I will attempt to cover several interrelated analysis topics, spending more time on parts that resonate with the audience.
First, I will introduce our recent study analyzing phenotypic data harvested from over 150 million unique patients. Curiously, these non-genetic large-scale data can be used for genetic inferences. We discovered that complex diseases are associated with
unique sets of rare Mendelian variants, referred to as the “Mendelian code.” We found that the genetic loci indicated by this code were enriched for common risk alleles. Moreover, we used probabilistic modeling to demonstrate for the first time that deleterious
Mendelian variants likely contribute to complex disease risk in a non-additive fashion.

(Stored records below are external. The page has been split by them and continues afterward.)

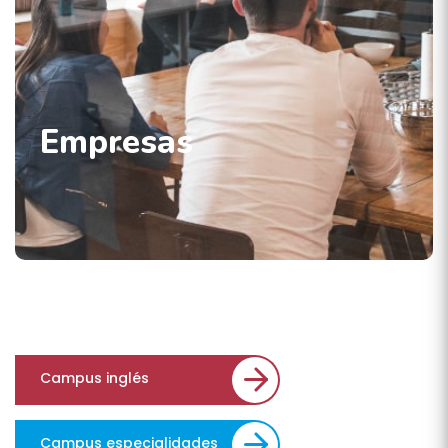
Empresas
Campus inglés
Campus especialidades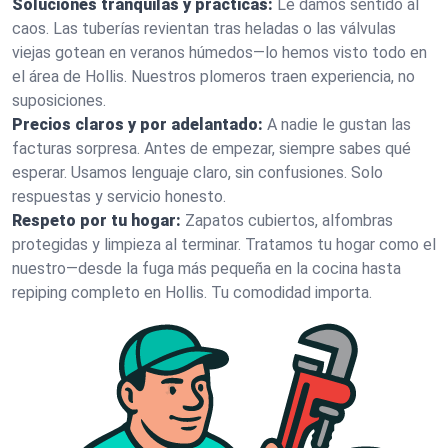
Soluciones tranquilas y prácticas:
Le damos sentido al
caos. Las tuberías revientan tras heladas o las válvulas
viejas gotean en veranos húmedos—lo hemos visto todo en
el área de Hollis. Nuestros plomeros traen experiencia, no
suposiciones.
Precios claros y por adelantado:
A nadie le gustan las
facturas sorpresa. Antes de empezar, siempre sabes qué
esperar. Usamos lenguaje claro, sin confusiones. Solo
respuestas y servicio honesto.
Respeto por tu hogar:
Zapatos cubiertos, alfombras
protegidas y limpieza al terminar. Tratamos tu hogar como el
nuestro—desde la fuga más pequeña en la cocina hasta
repiping completo en Hollis. Tu comodidad importa.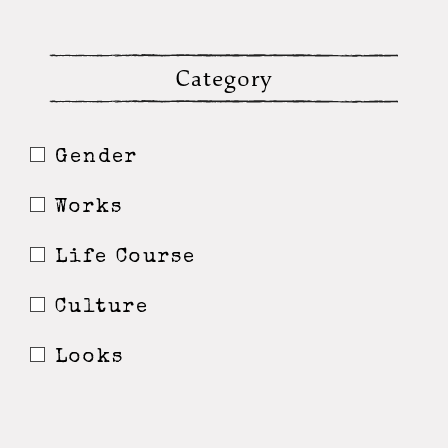
Category
Gender
Works
Life Course
Culture
Looks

The second topic that I hope to cover is analysis of apparent clusters of neurodevelopmental disorders. Disease clusters are defined as geographically compact areas where a particular disease, such as a cancer, shows a significantly increased rate. It is
presently unclear how common are such clusters for neurodevelopmental maladies, such as autism spectrum disorders (ASD) and intellectual disability (ID). As in the first story, examining data for one third of the whole US population, we demonstrated that
(1) ASD and ID are manifesting strong clustering across US counties; (2) counties with high ASD rates also appear to have high ID rates, and (3) the spatial variation of both phenotypes appears to be driven by environment, and, by a lesser extent, by economic
incentives at the state level.
The third topic is about using electronic medical record data to 1) estimate the heritability and familial environmental patterns of diseases, and 2) infer the genetic and environmental correlations between disease pairs from a set of complex diseases. I
am particularly interested in inferring objective classifications// of diseases (based on a formal optimization criterion), separately from environmental and genetic factors.